Para fixar idéias em um caso concreto, se abolíssemos o quórum de 5% em uma AGO, então aqueles docentes que de forma inapropriada, ilegítima e desrespeitosa para com o sindicato organizaram ano passado um “comando unificado de greve” teriam logrado sucesso ao comparecerem numa AGO da APUFSC que discutia a convocação de uma AGE de greve. Basta então uma flexibilização equivocada do quórum em AG”s para que voltemos ao velho e perverso modelo assembleísta que forçou, lá em 2007, a desfiliação da APUFSC da ANDES. Desejamos isso para a APUFSC?

 

Notas:

1. O texto do novo Estatuto está disponível em http://apufsc.org.br/Files/Files/propostadealteraodoEstatutoparaCR(1).pdf

 

2. A nova proposta do Estatuto essencialmente elimina o quórum para instalação de uma AGO, pois impõe um quórum de 5% de associados apenas na primeira convocação da AGO, mas não impõe este quórum de 5% numa segunda convocação, algo que usualmente é feito após 30 minutos da primeira convocação.

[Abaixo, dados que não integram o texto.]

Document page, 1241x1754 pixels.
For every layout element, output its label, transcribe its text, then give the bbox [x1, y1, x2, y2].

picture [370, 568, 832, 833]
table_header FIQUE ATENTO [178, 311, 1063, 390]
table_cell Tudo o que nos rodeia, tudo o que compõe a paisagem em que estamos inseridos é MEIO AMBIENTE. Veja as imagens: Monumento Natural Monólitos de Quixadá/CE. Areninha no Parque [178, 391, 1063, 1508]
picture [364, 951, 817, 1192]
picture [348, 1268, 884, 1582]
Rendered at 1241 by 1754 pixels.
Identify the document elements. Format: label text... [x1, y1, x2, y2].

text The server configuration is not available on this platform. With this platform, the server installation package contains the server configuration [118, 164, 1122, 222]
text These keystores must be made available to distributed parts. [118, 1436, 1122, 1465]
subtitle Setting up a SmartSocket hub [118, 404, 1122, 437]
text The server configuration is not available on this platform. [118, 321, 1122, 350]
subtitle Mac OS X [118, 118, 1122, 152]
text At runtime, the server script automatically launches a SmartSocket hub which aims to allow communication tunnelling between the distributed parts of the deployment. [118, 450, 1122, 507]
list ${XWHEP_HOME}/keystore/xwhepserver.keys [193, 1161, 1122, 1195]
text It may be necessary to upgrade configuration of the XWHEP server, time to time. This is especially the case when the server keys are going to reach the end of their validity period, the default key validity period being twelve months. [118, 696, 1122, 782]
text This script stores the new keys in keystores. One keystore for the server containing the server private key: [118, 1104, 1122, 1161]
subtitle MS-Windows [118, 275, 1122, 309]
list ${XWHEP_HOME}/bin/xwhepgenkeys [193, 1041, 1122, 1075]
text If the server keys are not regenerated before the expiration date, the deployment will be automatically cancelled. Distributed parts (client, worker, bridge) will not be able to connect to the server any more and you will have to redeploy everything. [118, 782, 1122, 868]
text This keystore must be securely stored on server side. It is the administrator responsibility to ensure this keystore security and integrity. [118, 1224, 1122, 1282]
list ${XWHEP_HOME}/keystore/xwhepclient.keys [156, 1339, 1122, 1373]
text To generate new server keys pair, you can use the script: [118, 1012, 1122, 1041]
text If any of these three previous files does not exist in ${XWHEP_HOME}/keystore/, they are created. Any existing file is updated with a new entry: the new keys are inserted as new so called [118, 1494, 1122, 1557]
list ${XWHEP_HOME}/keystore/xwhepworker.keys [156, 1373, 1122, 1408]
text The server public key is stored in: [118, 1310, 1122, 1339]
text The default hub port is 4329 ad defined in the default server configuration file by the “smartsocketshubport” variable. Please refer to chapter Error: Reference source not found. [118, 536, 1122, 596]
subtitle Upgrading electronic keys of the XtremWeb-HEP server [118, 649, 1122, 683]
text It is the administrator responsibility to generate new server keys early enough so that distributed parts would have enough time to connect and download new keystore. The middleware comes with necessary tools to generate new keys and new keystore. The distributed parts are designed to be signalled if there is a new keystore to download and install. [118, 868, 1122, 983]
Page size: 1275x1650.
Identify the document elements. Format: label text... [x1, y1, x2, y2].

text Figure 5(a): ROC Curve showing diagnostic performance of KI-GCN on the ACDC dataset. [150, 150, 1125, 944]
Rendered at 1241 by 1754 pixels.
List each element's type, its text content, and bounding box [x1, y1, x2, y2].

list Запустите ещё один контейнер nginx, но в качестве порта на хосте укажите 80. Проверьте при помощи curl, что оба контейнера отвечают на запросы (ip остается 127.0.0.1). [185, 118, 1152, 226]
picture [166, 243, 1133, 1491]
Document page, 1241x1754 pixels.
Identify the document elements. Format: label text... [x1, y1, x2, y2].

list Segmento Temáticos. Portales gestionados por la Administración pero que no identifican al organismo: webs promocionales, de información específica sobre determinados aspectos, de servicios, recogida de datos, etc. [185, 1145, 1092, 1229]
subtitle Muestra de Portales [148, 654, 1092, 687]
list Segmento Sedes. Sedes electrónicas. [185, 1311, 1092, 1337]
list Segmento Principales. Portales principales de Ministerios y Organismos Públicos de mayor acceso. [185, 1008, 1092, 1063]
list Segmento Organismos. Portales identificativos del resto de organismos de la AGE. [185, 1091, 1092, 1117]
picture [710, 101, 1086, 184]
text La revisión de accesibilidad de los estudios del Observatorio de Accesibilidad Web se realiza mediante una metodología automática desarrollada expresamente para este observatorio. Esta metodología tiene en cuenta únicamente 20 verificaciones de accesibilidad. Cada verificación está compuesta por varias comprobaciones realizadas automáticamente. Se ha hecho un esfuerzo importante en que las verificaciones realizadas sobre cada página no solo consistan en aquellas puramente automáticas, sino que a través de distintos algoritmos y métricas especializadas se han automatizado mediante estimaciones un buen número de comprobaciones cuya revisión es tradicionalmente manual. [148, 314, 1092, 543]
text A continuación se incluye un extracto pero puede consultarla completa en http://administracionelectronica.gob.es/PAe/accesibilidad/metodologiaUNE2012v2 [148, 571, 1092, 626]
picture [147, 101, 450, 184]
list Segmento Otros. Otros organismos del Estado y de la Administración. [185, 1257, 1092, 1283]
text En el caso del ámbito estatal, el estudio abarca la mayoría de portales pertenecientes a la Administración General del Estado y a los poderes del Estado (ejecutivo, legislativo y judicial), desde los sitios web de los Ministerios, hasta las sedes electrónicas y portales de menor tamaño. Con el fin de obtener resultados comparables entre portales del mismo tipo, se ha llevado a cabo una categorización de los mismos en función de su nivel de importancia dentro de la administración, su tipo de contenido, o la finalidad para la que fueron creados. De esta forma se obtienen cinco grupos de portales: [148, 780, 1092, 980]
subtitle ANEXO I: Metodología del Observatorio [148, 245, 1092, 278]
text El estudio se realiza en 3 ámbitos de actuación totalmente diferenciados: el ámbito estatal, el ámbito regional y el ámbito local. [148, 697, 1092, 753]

Vemos assim que na nova proposta as AGOs passam a ser instaladas sem exigência de quórum mínimo algum, o que dá espaço a decisões ilegítimas tomadas por uma minoria em AG.

 

3. Este ponto, embora não esteja explicitamente mencionado no Estatuto (pelo menos eu não encontrei), foi aplicado numa deliberação de greve.

Note também que numa deliberação de greve a decisão é referendada por maioria simples dos que votaram (associados e não associados), não necessitando que 2/3 dos votantes tenham se posicionado pela greve para que ela ocorra.